LA INMUTABILIDAD DE LOS PUEBLOS ZAMORANOS    (Castronuevo de los Arcos)


Con la llegada del verano supongo que el pueblo despertará de su indolencia para recibir a los forasteros, a los hijos que marcharon fuera y vuelven unos días en vacaciones para visitar a la familia que les queda en el viejo Castronuevo. Con ellos llegará la curiosidad de los de allí, los ojos observando detrás de las cortinas, las miradas indiscretas preguntándose quién será ése o aquel, de donde vendrán, sacando parecidos y deduciendo parentescos por los genes de padres o abuelos que se reflejan en esos desconocidos; y los forasteros traerán consigo también el bullicio, el café volverá a tener parroquianos, las calles dejarán de estar solitarias y la luz del sol iluminará con más fuerza porque, por fin, hay más vecinos. Sin embargo, esto es tan solo un lapsus, una quimera que pasa demasiado deprisa o, tal vez, incluso demasiado lenta para algunos habitantes del viejo pueblo acostumbrados al silencio y la soledad, a los que se hace casi desagradable el movimiento y el ruido.

Recuerdo los veranos de recolección, cuando el pueblo estaba lleno de habitantes, el ir y venir de tractores y remolques, las cosechadoras que se diseminaban por los campos para recoger el grano y separa la paja ¡qué curiosa paradoja!; esos veranos calurosos en los que, tras la faena y una merecida ducha, el agricultor se relajaba un poco e incluso soñaba con que, tal vez, el precio del grano quizá podría equilibrar los gastos ocasionados durante el resto del año.

Los pueblos de Zamora, como los de otras muchas regiones, están cada vez más vacíos de habitantes, se han convertido en los olvidados de una nación que tanto les debe; los que nacimos en los pueblos y tuvimos que emigrar por mor de las circunstancias para labrarnos un futuro mejor, salimos un día del viejo pueblo con la espalda cargada de emociones y la mirada perdida ante un futuro incierto, huérfanos de familia, llenos de incertidumbre y un puntito de esperanza porque en el pueblo ya no había opciones y era preciso dejarlo todo para empezar de nuevo en otros lugares que brindaran oportunidades y nuevas alternativas. Así fue como muchas familias –incluida la mía- salimos un día de Castronuevo, nos montamos en un tren cargados con pesadas maletas de madera o de cartón y llenos de bultos en los que intentamos meter toda una vida, para empezar de nuevo.

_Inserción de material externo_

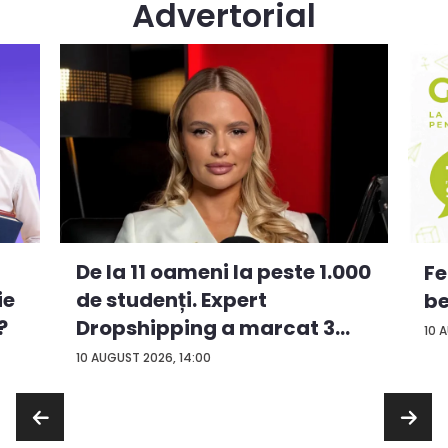
Advertorial
De la 11 oameni la peste 1.000
Fe
ie
de studenți. Expert
be
?
Dropshipping a marcat 3
10 
an...
10 AUGUST 2026, 14:00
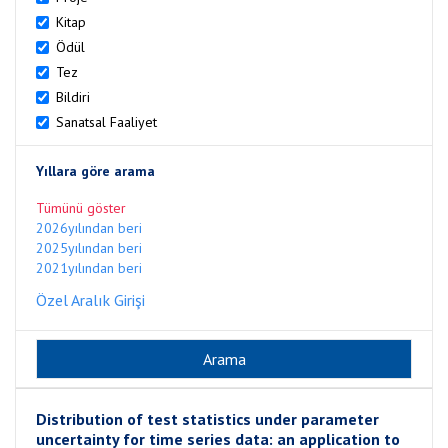
Kitap
Ödül
Tez
Bildiri
Sanatsal Faaliyet
Yıllara göre arama
Tümünü göster
2026yılından beri
2025yılından beri
2021yılından beri
Özel Aralık Girişi
Distribution of test statistics under parameter
uncertainty for time series data: an application to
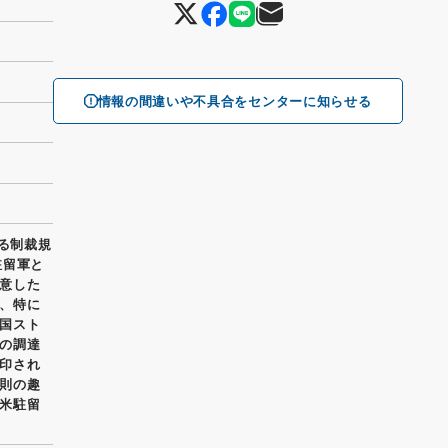
情報の間違いや不具合をセンターに知らせる
する制裁規
駐留軍と
意した
、特に
国スト
の調達
印され
則の趣
米駐留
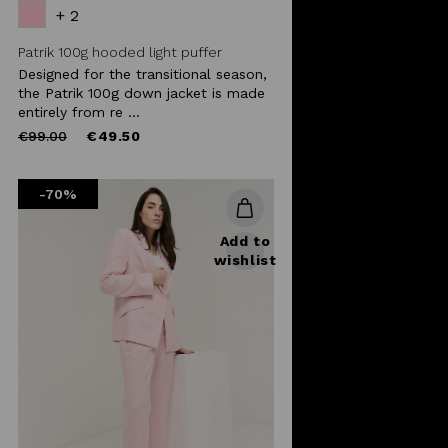
+ 2
Patrik 100g hooded light puffer
Designed for the transitional season,
the Patrik 100g down jacket is made
entirely from re ...
Price
to
€99.00
€49.50
reduced
from
-70%
Add to
wishlist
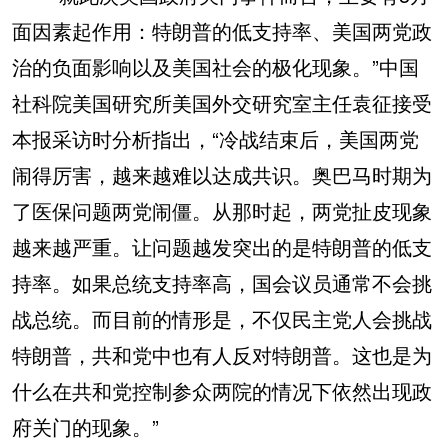
面因素起作用：特朗普的低支持率、美国两党政
治的负面影响以及美国社会的极化现象。”中国
社科院美国研究所美国外交研究室主任袁征接受
本报采访时分析指出，“冷战结束后，美国两党
闹得厉害，越来越难以达成共识。奥巴马时期为
了医保问题两党闹僵。从那时起，两党扯皮现象
越来越严重。让问题越发突出的是特朗普的低支
持率。如果总统支持率高，国会议员通常不会挑
战总统。而目前的情形是，不仅民主党人会挑战
特朗普，共和党中也有人反对特朗普。这也是为
什么在共和党控制参众两院的情况下依然出现政
府关门的现象。”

Tras recorrer un camino interminable de horas y kilómetros, se viajaba en silencio, cada uno rumiando sus propios pensamientos, preguntándose si no sería un tremendo error emprender aquella aventura; sin embargo, aquellas familias estaban acostumbradas a trabajar y eso hicieron; los hombres encadenaron dos o tres trabajos en ciudades que, poco a poco, les fueron acogiendo y en ellas se instalaron; allí educaron a sus hijos y el pueblo se fue quedando atrás como un velado y querido sueño, porque solo recibían noticias a través de eternas misivas o conferencias telefónicas en las que había que ser muy breve porque no eran baratas y a las que solo se recurría cuando ocurría algo importante.

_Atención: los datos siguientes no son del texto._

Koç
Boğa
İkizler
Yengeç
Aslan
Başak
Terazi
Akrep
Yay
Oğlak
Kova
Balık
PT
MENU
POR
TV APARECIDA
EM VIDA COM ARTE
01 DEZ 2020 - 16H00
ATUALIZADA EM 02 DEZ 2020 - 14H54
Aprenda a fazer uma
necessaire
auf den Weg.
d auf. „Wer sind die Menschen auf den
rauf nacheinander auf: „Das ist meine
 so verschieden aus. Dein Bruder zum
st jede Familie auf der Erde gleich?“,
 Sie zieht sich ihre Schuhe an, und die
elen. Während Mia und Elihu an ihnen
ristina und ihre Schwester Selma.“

Toda una generación se dispersó por distintos lugares, muchos en la zona norte de España, trabajando en la siderurgia o en el sector servicios, sacando adelante una región que dio trabajo y futuro a muchas familias. Quienes salieron del pueblo siendo niños, prácticamente se criaron allí y muchos regresaban al pueblo, pero habían perdido el arraigo, las raíces e incluso la memoria hasta el punto de que no se reconocían como hijos de Castronuevo. Aunque formo parte de ese grupo de gente que se vio obligado a emigrar, sin embargo, no he olvidado mis raíces, lo que me enseñaron en la familia y en la escuela en relación con los principios y el lugar de donde uno viene; muy al contrario, ambas ideas me han acompañado a lo largo de toda mi vida y en la actualidad presumo de tenerlas a gala, y me honro de las personas que influyeron en mí para que no olvidara tales conceptos.

Sí, es verano, otro verano de cosecha en los campos zamoranos. El pueblo luce bullicioso, pero tras el quince de agosto que honra a la virgen de La Asunción, patrona de Castronuevo, los forasteros retornarán a su vida de siempre dejando las calles vacías, los silencios acompañando al pueblo, la gente solitaria, los campos siguiendo el curso natural: barbecho, siembra, cosecha… y todo continuará como siempre, con el lánguido encanto de la inmutabilidad propio de estas viejas villas.